DESCRIPTION OF THE TASK: Where the line containing "Видео обзор матча" appears, end the copy there, keeping that line; start from the first line of the entries, copy exactly, and omit pictures.

Stored data entries:
########
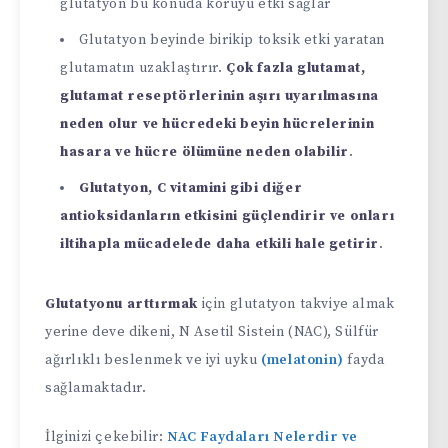
glutatyon bu konuda koruyu etki sağlar
Glutatyon beyinde birikip toksik etki yaratan
glutamatın uzaklaştırır.
Çok fazla glutamat,
glutamat reseptörlerinin aşırı uyarılmasına
neden olur ve hücredeki
beyin hücrelerinin
hasara ve hücre ölümüne neden olabilir
.
Glutatyon, C vitamini gibi diğer
antioksidanların etkisini güçlendirir ve onları
iltihapla mücadelede daha etkili hale getirir
.
Glutatyonu arttırmak
için glutatyon takviye almak
yerine deve dikeni, N Asetil Sistein (NAC), Sülfür
ağırlıklı beslenmek ve iyi uyku
(melatonin)
fayda
sağlamaktadır.
İlginizi çekebilir:
NAC Faydaları Nelerdir ve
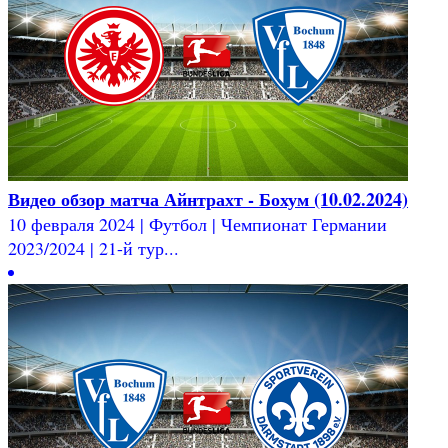
Видео обзор матча Айнтрахт - Бохум (10.02.2024)
10 февраля 2024 | Футбол | Чемпионат Германии
2023/2024 | 21-й тур...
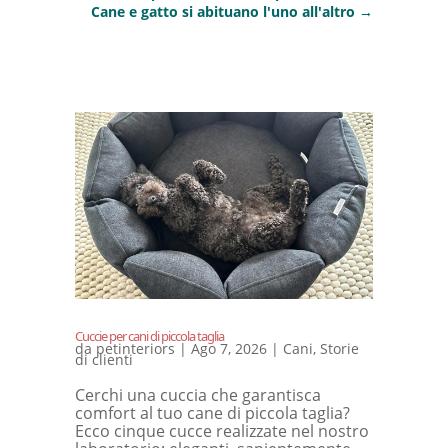
Cane e gatto si abituano l'uno all'altro
→
Cuccie per cani di piccola taglia
da
petinteriors
|
Ago 7, 2026
|
Cani
,
Storie
di clienti
Cerchi una cuccia che garantisca
comfort al tuo cane di piccola taglia?
Ecco cinque cucce realizzate nel nostro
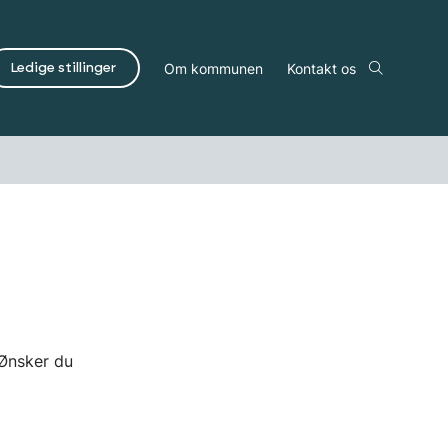
Om kommunen
Kontakt os
Ledige stillinger
Ønsker du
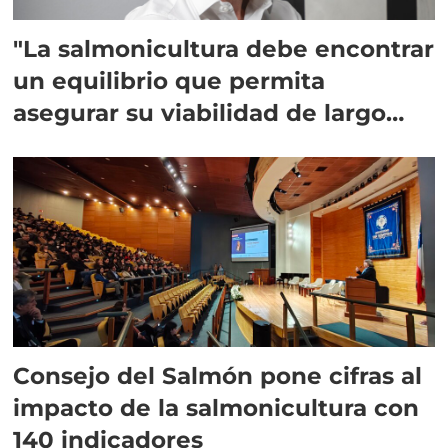
"La salmonicultura debe encontrar
un equilibrio que permita
asegurar su viabilidad de largo
plazo”
Consejo del Salmón pone cifras al
impacto de la salmonicultura con
140 indicadores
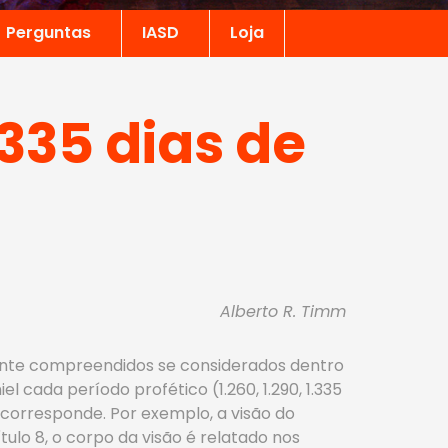
Perguntas
IASD
Loja
335 dias de
Alberto R. Timm
damente compreendidos se considerados dentro
el cada período profético (1.260, 1.290, 1.335
 corresponde. Por exemplo, a visão do
tulo 8, o corpo da visão é relatado nos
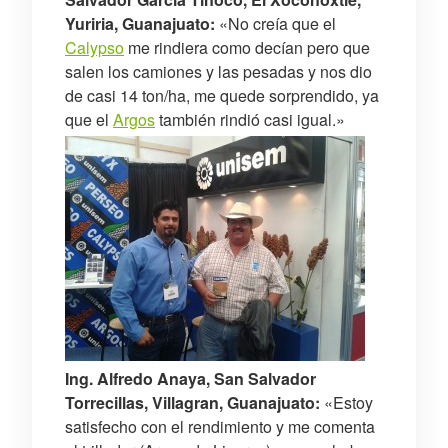
Yuriria, Guanajuato:
«No creía que el
Calypso
me rindiera como decían pero que
salen los camiones y las pesadas y nos dio
de casi 14 ton/ha, me quede sorprendido, ya
que el
Argos
también rindió casi igual.»
Ing. Alfredo Anaya, San Salvador
Torrecillas, Villagran, Guanajuato:
«Estoy
satisfecho con el rendimiento y me comenta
########
RESPONSE TO THE EXERCISE:
glutatyon bu konuda koruyu etki sağlar
Glutatyon beyinde birikip toksik etki yaratan
glutamatın uzaklaştırır.
Çok fazla glutamat,
glutamat reseptörlerinin aşırı uyarılmasına
neden olur ve hücredeki
beyin hücrelerinin
hasara ve hücre ölümüne neden olabilir
.
Glutatyon, C vitamini gibi diğer
antioksidanların etkisini güçlendirir ve onları
iltihapla mücadelede daha etkili hale getirir
.
Glutatyonu arttırmak
için glutatyon takviye almak
yerine deve dikeni, N Asetil Sistein (NAC), Sülfür
ağırlıklı beslenmek ve iyi uyku
(melatonin)
fayda
sağlamaktadır.
İlginizi çekebilir:
NAC Faydaları Nelerdir ve
Видео обзор матча Айнтрахт - Бохум (10.02.2024)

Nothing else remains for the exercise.